Summary
In Jones v. City of New Haven, 34 Conn. 1, the plaintiff was injured by reason of a decayed limb falling from a tree, at a time when the city, by special authority from the Legislature, had assumed control over the trees in the public square and streets of the city.
Summary of this case from Lenzen v. City of New BraunfelsOpinion
No. CV94-0364689S
March 10, 1997
MEMORANDUM OF DECISION
The plaintiff claims to have suffered serious physical injuries as the result of a fall on a city sidewalk. The fall was allegedly caused by a defect in that a square of the concrete had sunken or been depressed, and the plaintiff tripped over the now elevated edge of the next square of concrete.
The city defended on the grounds of lack of notice and the proposition that the defect was not the sole proximate cause. On this latter point, the city's street light manager, Walter Heller, testified that a nearby street light provided illumination to the area well in excess of minimum standards.

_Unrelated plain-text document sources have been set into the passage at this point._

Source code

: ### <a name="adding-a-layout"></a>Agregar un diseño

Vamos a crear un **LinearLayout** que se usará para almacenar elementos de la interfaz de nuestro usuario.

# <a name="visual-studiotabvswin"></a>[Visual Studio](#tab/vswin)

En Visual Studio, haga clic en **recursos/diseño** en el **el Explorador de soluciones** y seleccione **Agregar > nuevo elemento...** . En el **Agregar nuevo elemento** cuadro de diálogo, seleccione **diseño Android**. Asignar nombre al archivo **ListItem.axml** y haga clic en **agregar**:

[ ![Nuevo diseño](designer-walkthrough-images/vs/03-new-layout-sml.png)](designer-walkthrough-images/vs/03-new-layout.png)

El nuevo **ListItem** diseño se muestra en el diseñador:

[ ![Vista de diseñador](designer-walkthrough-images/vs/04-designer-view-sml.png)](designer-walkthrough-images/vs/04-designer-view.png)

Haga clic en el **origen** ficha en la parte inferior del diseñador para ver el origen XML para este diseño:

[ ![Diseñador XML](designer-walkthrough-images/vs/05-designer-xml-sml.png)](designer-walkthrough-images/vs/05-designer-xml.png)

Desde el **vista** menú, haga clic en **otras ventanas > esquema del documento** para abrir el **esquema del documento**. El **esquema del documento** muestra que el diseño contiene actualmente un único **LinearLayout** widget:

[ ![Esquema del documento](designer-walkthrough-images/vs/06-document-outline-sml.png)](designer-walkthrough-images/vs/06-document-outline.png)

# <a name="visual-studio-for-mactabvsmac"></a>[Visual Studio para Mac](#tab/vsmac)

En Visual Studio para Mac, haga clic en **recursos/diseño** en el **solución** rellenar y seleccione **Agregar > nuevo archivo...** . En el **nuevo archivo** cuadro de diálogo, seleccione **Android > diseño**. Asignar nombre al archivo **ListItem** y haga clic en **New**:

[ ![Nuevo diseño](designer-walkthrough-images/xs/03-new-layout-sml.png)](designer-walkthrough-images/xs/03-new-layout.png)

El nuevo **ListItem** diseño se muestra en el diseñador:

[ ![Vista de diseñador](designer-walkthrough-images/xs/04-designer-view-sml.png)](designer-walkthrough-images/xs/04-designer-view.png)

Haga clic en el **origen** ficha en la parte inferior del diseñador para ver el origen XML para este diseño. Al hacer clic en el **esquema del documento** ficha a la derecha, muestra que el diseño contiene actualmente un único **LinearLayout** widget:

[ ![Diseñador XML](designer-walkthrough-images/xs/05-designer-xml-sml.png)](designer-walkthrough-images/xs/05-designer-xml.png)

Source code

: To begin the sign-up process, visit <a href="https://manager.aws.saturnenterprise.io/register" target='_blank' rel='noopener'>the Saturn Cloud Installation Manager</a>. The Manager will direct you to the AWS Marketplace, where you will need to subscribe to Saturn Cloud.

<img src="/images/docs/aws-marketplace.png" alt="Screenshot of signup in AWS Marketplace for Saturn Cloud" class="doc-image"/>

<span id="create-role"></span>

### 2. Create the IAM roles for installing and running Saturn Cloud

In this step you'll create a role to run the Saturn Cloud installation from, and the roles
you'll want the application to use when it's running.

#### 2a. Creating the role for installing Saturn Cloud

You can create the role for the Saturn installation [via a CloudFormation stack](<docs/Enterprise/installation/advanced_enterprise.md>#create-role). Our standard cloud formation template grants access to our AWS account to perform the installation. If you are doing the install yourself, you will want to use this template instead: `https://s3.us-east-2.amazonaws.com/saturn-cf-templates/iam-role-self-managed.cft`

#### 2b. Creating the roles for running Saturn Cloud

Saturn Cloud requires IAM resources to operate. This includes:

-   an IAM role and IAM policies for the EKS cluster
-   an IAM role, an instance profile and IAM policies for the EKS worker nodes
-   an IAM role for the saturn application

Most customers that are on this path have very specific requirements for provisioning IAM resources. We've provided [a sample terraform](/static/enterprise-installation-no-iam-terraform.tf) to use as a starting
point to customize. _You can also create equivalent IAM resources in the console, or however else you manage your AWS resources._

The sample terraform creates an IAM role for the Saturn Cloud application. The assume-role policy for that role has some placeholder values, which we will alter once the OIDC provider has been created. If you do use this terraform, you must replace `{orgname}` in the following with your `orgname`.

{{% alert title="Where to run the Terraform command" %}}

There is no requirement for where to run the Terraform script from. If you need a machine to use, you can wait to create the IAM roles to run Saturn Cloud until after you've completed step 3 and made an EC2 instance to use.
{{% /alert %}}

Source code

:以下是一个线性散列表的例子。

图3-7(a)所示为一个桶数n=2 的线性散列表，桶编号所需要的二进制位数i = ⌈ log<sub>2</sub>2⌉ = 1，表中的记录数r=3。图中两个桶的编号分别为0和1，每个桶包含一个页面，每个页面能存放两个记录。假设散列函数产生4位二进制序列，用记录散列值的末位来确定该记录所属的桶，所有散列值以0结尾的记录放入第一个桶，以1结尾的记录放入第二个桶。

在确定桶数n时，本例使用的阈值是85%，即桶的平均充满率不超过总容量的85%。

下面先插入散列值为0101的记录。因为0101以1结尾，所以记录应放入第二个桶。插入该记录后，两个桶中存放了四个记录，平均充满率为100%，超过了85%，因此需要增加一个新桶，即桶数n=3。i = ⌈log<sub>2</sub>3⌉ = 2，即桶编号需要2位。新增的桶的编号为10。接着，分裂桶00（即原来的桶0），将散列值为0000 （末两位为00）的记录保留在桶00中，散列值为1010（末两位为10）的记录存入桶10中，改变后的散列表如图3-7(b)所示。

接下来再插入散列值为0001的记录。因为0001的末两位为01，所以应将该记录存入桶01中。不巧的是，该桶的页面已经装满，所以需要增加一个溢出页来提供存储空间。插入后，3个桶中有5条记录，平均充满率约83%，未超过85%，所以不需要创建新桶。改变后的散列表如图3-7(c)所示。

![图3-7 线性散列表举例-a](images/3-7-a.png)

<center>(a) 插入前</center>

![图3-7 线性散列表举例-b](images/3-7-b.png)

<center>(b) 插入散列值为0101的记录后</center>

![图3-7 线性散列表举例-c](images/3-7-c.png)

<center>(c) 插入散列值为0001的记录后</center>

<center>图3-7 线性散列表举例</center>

Bryan Funk, deputy director of public works for the city, testified that the city had no notice of the defect and significantly, that it could have existed for a month or a day.
The court has no difficulty in finding the condition complained of to be a defect. However, the court finds the city must prevail on its defenses. There would appear to have been sufficient lighting to enable the plaintiff to see the condition. But even if this issue were resolved in his favor, the plaintiff has failed to show actual or constructive notice to the city that the defect existed. In view of the evidence that it could have existed for a month or a day, the court cannot find the defendant had the required notice of the defect.
Judgment may enter for the defendant.